___ MATERIAL TO PROCESS ___

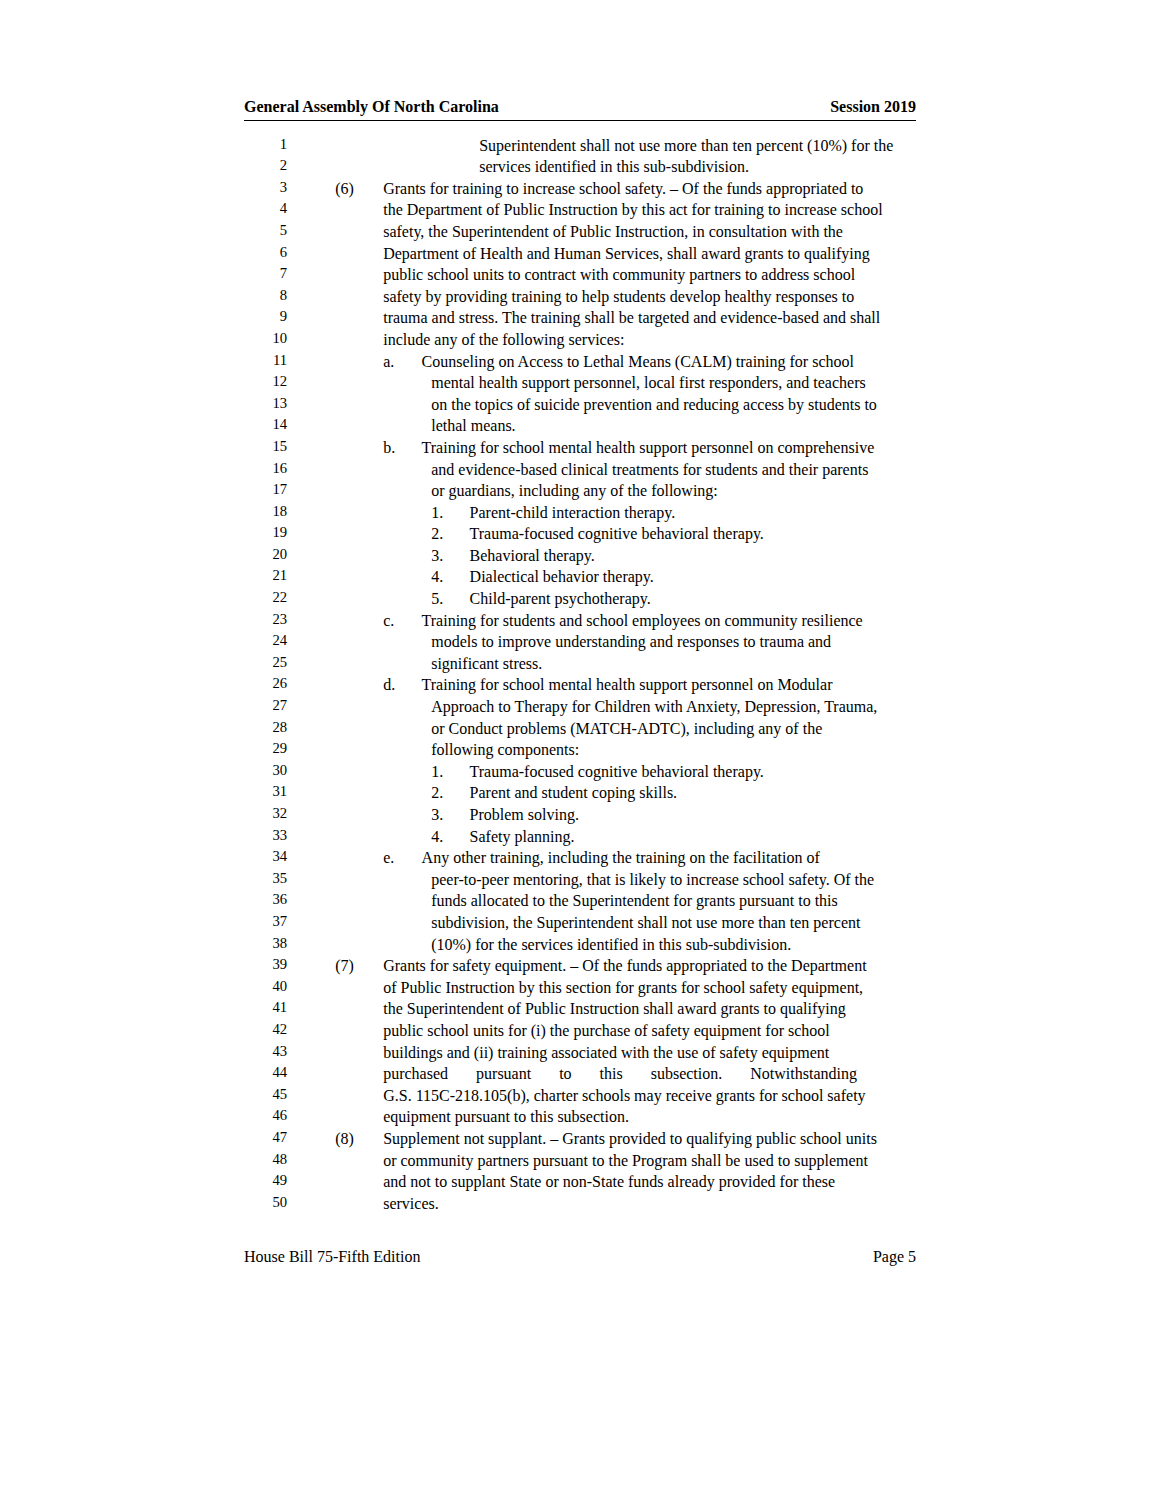General Assembly Of North Carolina Session 2019
| 1 | Superintendent shall not use more than ten percent (10%) for the |
| 2 | services identified in this sub-subdivision. |
| 3 | (6) Grants for training to increase school safety. – Of the funds appropriated to |
| 4 | the Department of Public Instruction by this act for training to increase school |
| 5 | safety, the Superintendent of Public Instruction, in consultation with the |
| 6 | Department of Health and Human Services, shall award grants to qualifying |
| 7 | public school units to contract with community partners to address school |
| 8 | safety by providing training to help students develop healthy responses to |
| 9 | trauma and stress. The training shall be targeted and evidence-based and shall |
| 10 | include any of the following services: |
| 11 | a. Counseling on Access to Lethal Means (CALM) training for school |
| 12 | mental health support personnel, local first responders, and teachers |
| 13 | on the topics of suicide prevention and reducing access by students to |
| 14 | lethal means. |
| 15 | b. Training for school mental health support personnel on comprehensive |
| 16 | and evidence-based clinical treatments for students and their parents |
| 17 | or guardians, including any of the following: |
| 18 | 1. Parent-child interaction therapy. |
| 19 | 2. Trauma-focused cognitive behavioral therapy. |
| 20 | 3. Behavioral therapy. |
| 21 | 4. Dialectical behavior therapy. |
| 22 | 5. Child-parent psychotherapy. |
| 23 | c. Training for students and school employees on community resilience |
| 24 | models to improve understanding and responses to trauma and |
| 25 | significant stress. |
| 26 | d. Training for school mental health support personnel on Modular |
| 27 | Approach to Therapy for Children with Anxiety, Depression, Trauma, |
| 28 | or Conduct problems (MATCH-ADTC), including any of the |
| 29 | following components: |
| 30 | 1. Trauma-focused cognitive behavioral therapy. |
| 31 | 2. Parent and student coping skills. |
| 32 | 3. Problem solving. |
| 33 | 4. Safety planning. |
| 34 | e. Any other training, including the training on the facilitation of |
| 35 | peer-to-peer mentoring, that is likely to increase school safety. Of the |
| 36 | funds allocated to the Superintendent for grants pursuant to this |
| 37 | subdivision, the Superintendent shall not use more than ten percent |
| 38 | (10%) for the services identified in this sub-subdivision. |
| 39 | (7) Grants for safety equipment. – Of the funds appropriated to the Department |
| 40 | of Public Instruction by this section for grants for school safety equipment, |
| 41 | the Superintendent of Public Instruction shall award grants to qualifying |
| 42 | public school units for (i) the purchase of safety equipment for school |
| 43 | buildings and (ii) training associated with the use of safety equipment |
| 44 | purchased pursuant to this subsection. Notwithstanding |
| 45 | G.S. 115C-218.105(b), charter schools may receive grants for school safety |
| 46 | equipment pursuant to this subsection. |
| 47 | (8) Supplement not supplant. – Grants provided to qualifying public school units |
| 48 | or community partners pursuant to the Program shall be used to supplement |
| 49 | and not to supplant State or non-State funds already provided for these |
| 50 | services. |
House Bill 75-Fifth Edition Page 5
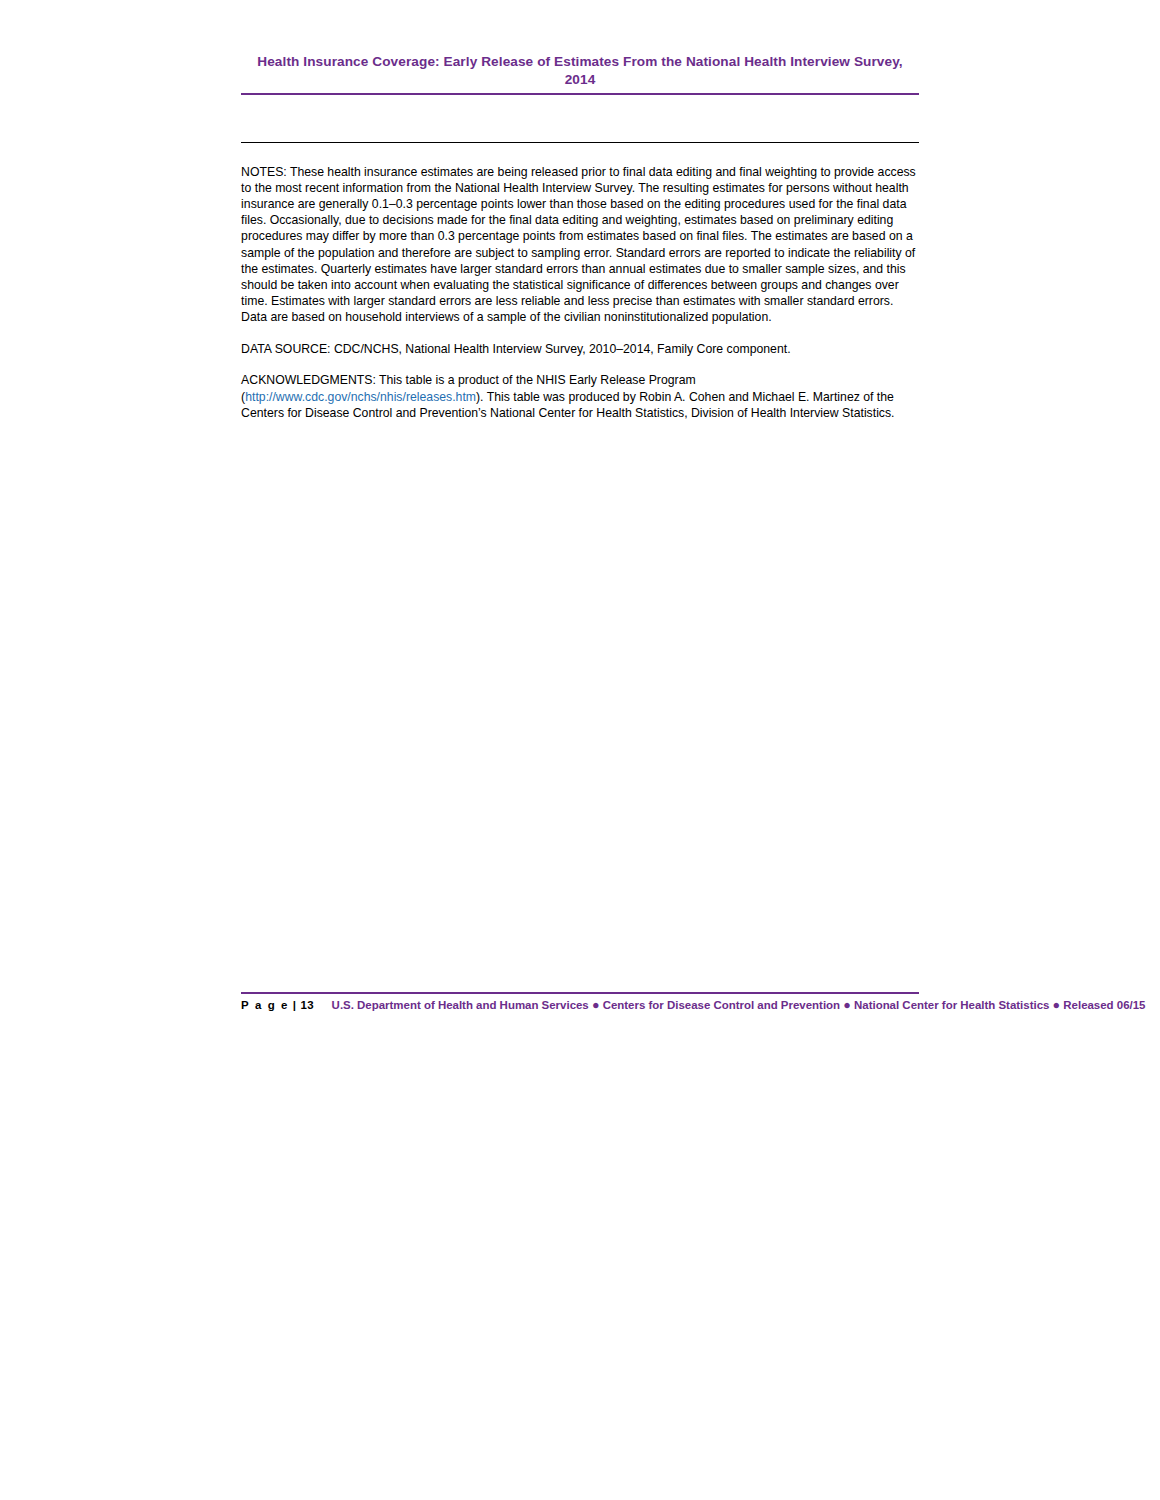Health Insurance Coverage: Early Release of Estimates From the National Health Interview Survey, 2014
NOTES: These health insurance estimates are being released prior to final data editing and final weighting to provide access to the most recent information from the National Health Interview Survey. The resulting estimates for persons without health insurance are generally 0.1–0.3 percentage points lower than those based on the editing procedures used for the final data files. Occasionally, due to decisions made for the final data editing and weighting, estimates based on preliminary editing procedures may differ by more than 0.3 percentage points from estimates based on final files. The estimates are based on a sample of the population and therefore are subject to sampling error. Standard errors are reported to indicate the reliability of the estimates. Quarterly estimates have larger standard errors than annual estimates due to smaller sample sizes, and this should be taken into account when evaluating the statistical significance of differences between groups and changes over time. Estimates with larger standard errors are less reliable and less precise than estimates with smaller standard errors. Data are based on household interviews of a sample of the civilian noninstitutionalized population.
DATA SOURCE: CDC/NCHS, National Health Interview Survey, 2010–2014, Family Core component.
ACKNOWLEDGMENTS: This table is a product of the NHIS Early Release Program (http://www.cdc.gov/nchs/nhis/releases.htm). This table was produced by Robin A. Cohen and Michael E. Martinez of the Centers for Disease Control and Prevention’s National Center for Health Statistics, Division of Health Interview Statistics.
P a g e | 13
U.S. Department of Health and Human Services ● Centers for Disease Control and Prevention ● National Center for Health Statistics ● Released 06/15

___

TASK DETAILS >>
Copy out the lines above from the line containing "50 | services. |" through the line containing "Health Insurance Coverage: Early", exactly, and keep the pictures out.

EXERCISE OUTPUT >>
| 50 | services. |
House Bill 75-Fifth Edition Page 5
Health Insurance Coverage: Early Release of Estimates From the National Health Interview Survey, 2014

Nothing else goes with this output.